▸ DOCUMENT TEXT:
BEGIN
Amtrak, the national passenger rail system, provides regular service to Schenectady, with Schenectady station at 322 Erie Boulevard. Trains include the Ethan Allen, Adirondack, Lake Shore Limited, Maple Leaf, and Empire Service. Schenectady also has freight rail service from Canadian Pacific Railway and Norfolk Southern Railway.

The Capital District Transportation Authority provides bus service throughout Schenectady, along with connections to the surrounding cities of Albany, Amsterdam, Saratoga Springs, and Troy.

In the early 20th century, Schenectady had an extensive streetcar system that provided both local and interurban passenger service. The Schenectady Railway Co. had local lines and interurban lines serving Albany, Ballston Spa, Saratoga Springs, and Troy. Also, a line ran from Gloversville, Johnstown, Amsterdam, and Scotia into downtown Schenectady operated by the Fonda, Johnstown, and Gloversville Railroad (FJ&G). The nearly 200 leather and glove companies in the Gloversville region generated considerable traffic for the line. Sales representatives carrying product sample cases began their sales campaigns throughout the rest of the country by taking the interurban to reach Schenectady's New York Central Railroad station, where they connected to trains to New York City, Chicago, and points between.
END
▸ EXERCISE SET:
[1] Could you repeat everything from "The Capital District" down to "Amsterdam, Saratoga Springs, and Troy." in the passage on Schenectady's transportation?
[2] Which Amtrak trains serving Schenectady does the passage on Schenectady's transportation name?

▸ DATASET RECORDS:
BEGIN
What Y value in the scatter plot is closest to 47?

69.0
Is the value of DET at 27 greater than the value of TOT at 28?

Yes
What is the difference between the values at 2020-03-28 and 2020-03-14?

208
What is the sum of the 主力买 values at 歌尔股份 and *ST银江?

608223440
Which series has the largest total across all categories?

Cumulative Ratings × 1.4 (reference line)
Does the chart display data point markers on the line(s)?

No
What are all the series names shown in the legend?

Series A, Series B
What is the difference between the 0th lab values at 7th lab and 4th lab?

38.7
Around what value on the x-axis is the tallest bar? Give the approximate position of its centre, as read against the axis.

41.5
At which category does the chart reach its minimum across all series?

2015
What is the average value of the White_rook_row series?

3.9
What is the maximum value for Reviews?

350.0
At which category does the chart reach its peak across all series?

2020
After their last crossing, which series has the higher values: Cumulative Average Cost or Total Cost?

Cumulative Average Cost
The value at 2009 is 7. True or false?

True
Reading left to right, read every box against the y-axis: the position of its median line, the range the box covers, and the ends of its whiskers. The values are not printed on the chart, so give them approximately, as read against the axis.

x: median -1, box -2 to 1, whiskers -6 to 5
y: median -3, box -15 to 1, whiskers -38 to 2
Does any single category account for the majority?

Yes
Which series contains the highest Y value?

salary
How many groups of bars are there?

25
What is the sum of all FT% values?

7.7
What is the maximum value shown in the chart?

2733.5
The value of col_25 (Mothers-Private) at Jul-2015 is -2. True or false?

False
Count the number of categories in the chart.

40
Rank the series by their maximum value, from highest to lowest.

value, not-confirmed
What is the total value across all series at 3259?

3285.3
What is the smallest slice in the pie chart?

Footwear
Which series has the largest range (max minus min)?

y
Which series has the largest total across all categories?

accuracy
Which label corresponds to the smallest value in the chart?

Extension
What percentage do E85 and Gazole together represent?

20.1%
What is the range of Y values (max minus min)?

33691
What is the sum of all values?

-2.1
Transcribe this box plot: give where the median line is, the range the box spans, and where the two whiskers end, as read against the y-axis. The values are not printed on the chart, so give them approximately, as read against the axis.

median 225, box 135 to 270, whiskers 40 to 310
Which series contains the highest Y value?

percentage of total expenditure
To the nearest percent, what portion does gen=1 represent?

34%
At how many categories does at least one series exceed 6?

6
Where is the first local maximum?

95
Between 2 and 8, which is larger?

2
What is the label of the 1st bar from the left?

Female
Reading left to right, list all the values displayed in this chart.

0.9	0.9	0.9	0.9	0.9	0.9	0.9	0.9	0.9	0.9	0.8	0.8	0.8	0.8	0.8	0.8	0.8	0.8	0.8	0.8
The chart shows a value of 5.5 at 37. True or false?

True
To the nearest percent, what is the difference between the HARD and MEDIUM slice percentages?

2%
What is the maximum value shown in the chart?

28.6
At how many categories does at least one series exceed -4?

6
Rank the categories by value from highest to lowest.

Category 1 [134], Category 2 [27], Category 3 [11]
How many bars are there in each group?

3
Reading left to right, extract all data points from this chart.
END
▸ YOUR RESPONSES:
[1]
The Capital District Transportation Authority provides bus service throughout Schenectady, along with connections to the surrounding cities of Albany, Amsterdam, Saratoga Springs, and Troy.

[2] Ethan Allen, Adirondack, Lake Shore Limited, Maple Leaf, Empire Service